「法律」というのは簡単にいえば「国会が決めた、国民が守るべきルール」ですから、取引においてもこれが一番大切なルールだと思っている方も多いと思います。もちろん、取引において法律やガイドラインなど、一般的なルールが大切であることは間違いありません。
しかし、取引の世界では「私的自治の原則」といいまして、取引の当事者間では、取引の当事者が決めた個別のルールが原則として適用されるということになっています。そして、この、当事者が決めた個別のルールの代表が「契約」ということになります。
このように、契約はその当事者間では大変強い拘束力を有するものですから、契約条項の作成は相手方に任せてしまわずに、文言の意味を正確に理解しながら、自ら積極的にその作成に関与しなければなりません。

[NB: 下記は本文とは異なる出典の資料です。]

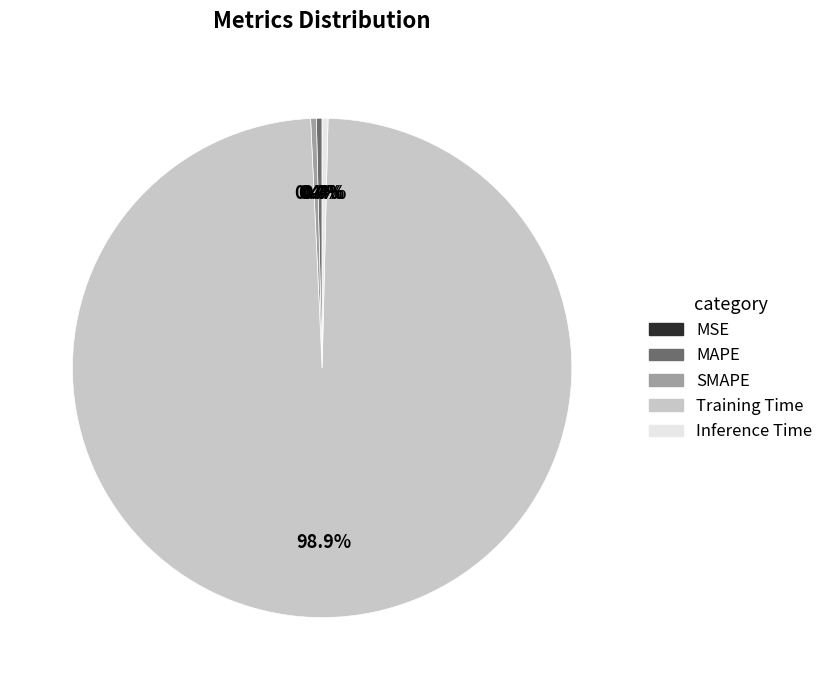

Is there any slice that represents more than half of the pie?

Yes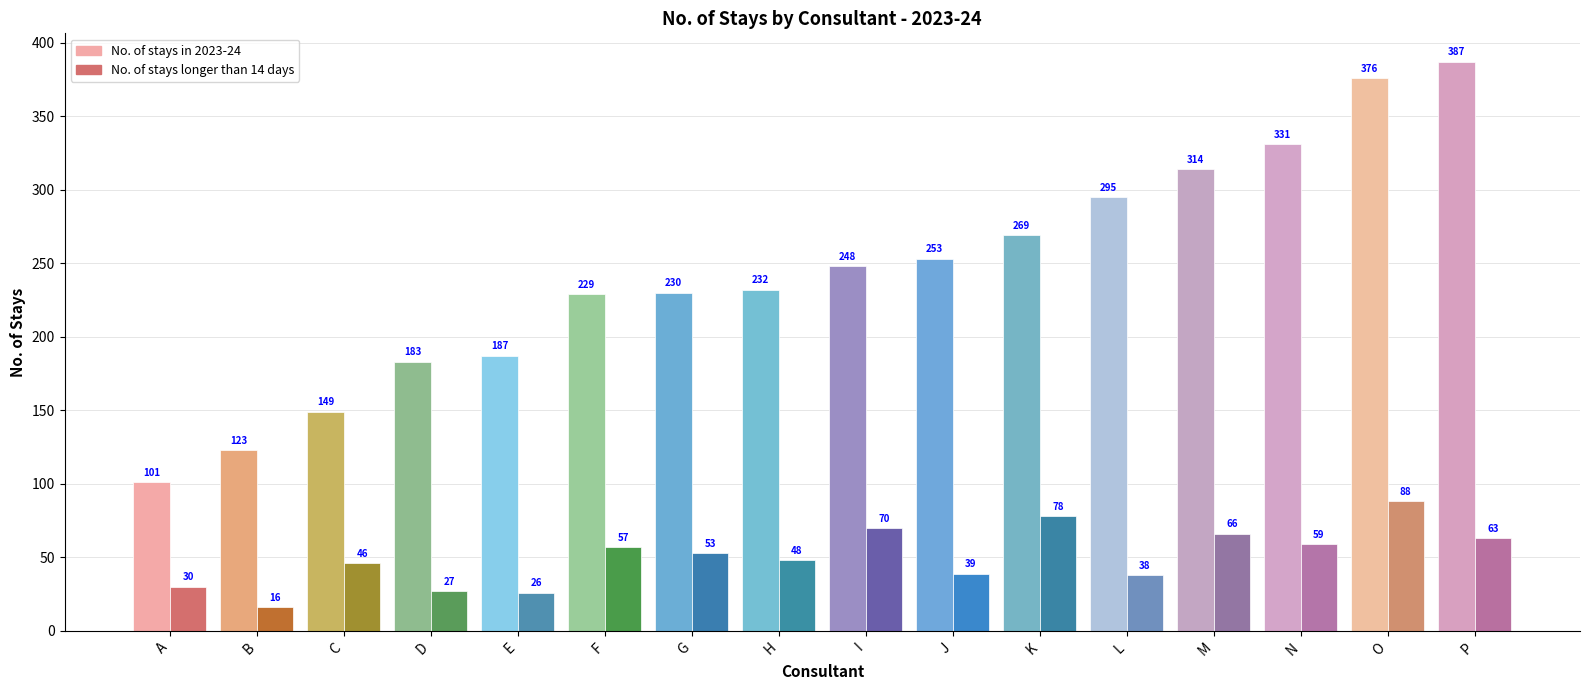

Rank the series at C from lowest to highest value.

No. of stays longer than 14 days, No. of stays in 2023-24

また、後々不利益が生じないように、専門家の助力を得ることにも大きな意味があります(いわゆる「顧問弁護士」の仕事の大半は、契約書の作成及びチェックになります)。
また、すでに出来上がっている契約の文言をめぐって争いとなることもよくありますが、契約の文言の解釈というのは、契約成立過程のストーリー等を踏まえた特殊なスキルになりますので、この段階でも専門家の助力は有益です。
契約というのは、つまるところ、他人との約束の内容を一義的に言語化することであるといえると思いますが、この「一義的」というのが思いの外難しいものです。大切な約束や意思表示の内容を言語化する必要が生じたときには、是非、専門家のアドバイスを受けて慎重に進めて下さい。